While pretty much every such hoard makes their attempt at the truest interpretation of any given design, it is the variation between these takes that keeps us, the audience, coming back to the trough, hungry for more of whatever it is they’ve dished up this time. Some companies focus on one specific brand of textural torture, while others like Danish battalion TC Electronic keep a well-stocked armoury of just about every device of sonic warfare you can imagine. The newest addition to their sonic smorgasbord is the Gauss Tape Echo pedal.

 

Tape Echo is one of those funny effects where the malfunction of devices originally designed to deliver it is essentially what players crave. Any studio bound audiophile will attest to just how embarrassing and annoying an original Roland RE-201 Space Echo can be if and when it decides to pack up mid-take, and not to mention fiddly to repair. However, when they do work, the lush, womb-like warmth of the repeats emanating from those temperamental tape heads is the stuff of dreams, hence why there are so many pedals on the market that aim to emulate it.
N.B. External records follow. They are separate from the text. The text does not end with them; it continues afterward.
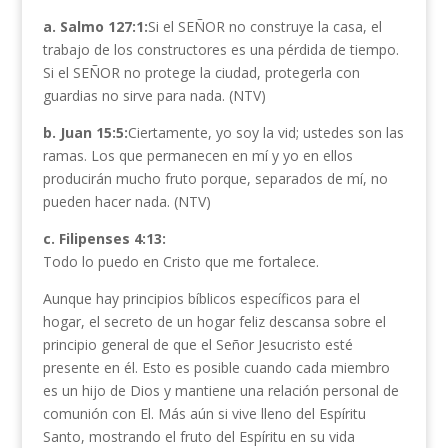
a. Salmo 127:1:
Si el SEÑOR no construye la casa, el
trabajo de los constructores es una pérdida de tiempo.
Si el SEÑOR no protege la ciudad, protegerla con
guardias no sirve para nada. (NTV)
b. Juan 15:5:
Ciertamente, yo soy la vid; ustedes son las
ramas. Los que permanecen en mí y yo en ellos
producirán mucho fruto porque, separados de mí, no
pueden hacer nada. (NTV)
c. Filipenses 4:13:
Todo lo puedo en Cristo que me fortalece.
Aunque hay principios bíblicos específicos para el
hogar, el secreto de un hogar feliz descansa sobre el
principio general de que el Señor Jesucristo esté
presente en él. Esto es posible cuando cada miembro
es un hijo de Dios y mantiene una relación personal de
comunión con El. Más aún si vive lleno del Espíritu
Santo, mostrando el fruto del Espíritu en su vida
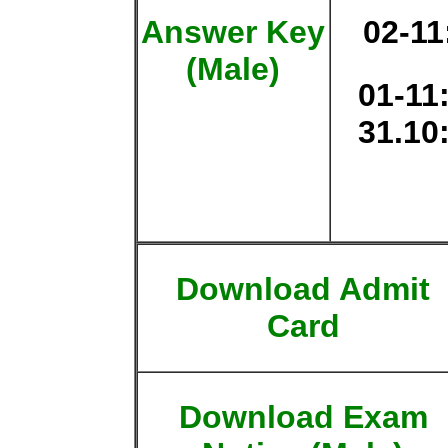
Answer Key
02-11
(Male)
01-11
31.10
Download Admit
Card
Download Exam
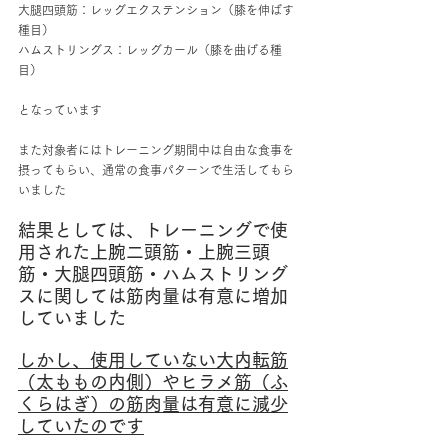
大腿四頭筋：レッグエクステンション（膝を伸ばす
種目）
ハムストリングス：レッグカール（膝を曲げる種
目）
となっています
また対象者にはトレーニング期間中は自由な食事を
摂ってもらい、通常の食事パターンで生活してもら
いました
結果としては、トレーニングで使
用された上腕二頭筋・上腕三頭
筋・大腿四頭筋・ハムストリング
スに関しては筋肉量は有意に増加
していました
しかし、使用していない大内転筋
（太ももの内側）やヒラメ筋（ふ
くらはぎ）の筋肉量は有意に減少
していたのです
Some definitely go over the top with hiss and crackle and introduce quickly crescendoing self-oscillation to the table, but to me this complicates an already complicated echo sound. This is where the Gauss steps in.

 

Three knobs and a simple switch control the bare necessities atop the spare, army green chassis. Delay controls the time between repeats, sustain the number of times they appear, and volume is a welcome blend of effected and dry signal. The mod on/ off switch instantly ages the ‘tape’ at your behest, peppering your signal with a subtle amount of dreamy warble and almost chorus-like sheen.

 

 

TC has done well, as they usually do, to keep this design as neat and tidy as possible, shying away from the imitation vintage grime that most other manufacturers use to gussy up their models.Gauss gives you the kind of healthy warmth and cleanliness a tape machine would have had straight out of the box rather than acting like a broken down version, which makes for a much more user-friendly tonal fingerprint. There is less mud and inescapable hiss and much more headroom, rendering it perfect for either before or after your drives and other effects.

 

There is a sense of Scandinavian cleanliness and efficiency in the output of every TC Electronic pedal I’ve been lucky enough to try. They have a real knack for taking something that so many other people do and polishing it up, knocking off all the rough edges to add a sense of order and clarity even when the opposite is what is called for. The Gauss is one of the most easy to listen to as well as dial-in Tape Echo pedals I’ve tried.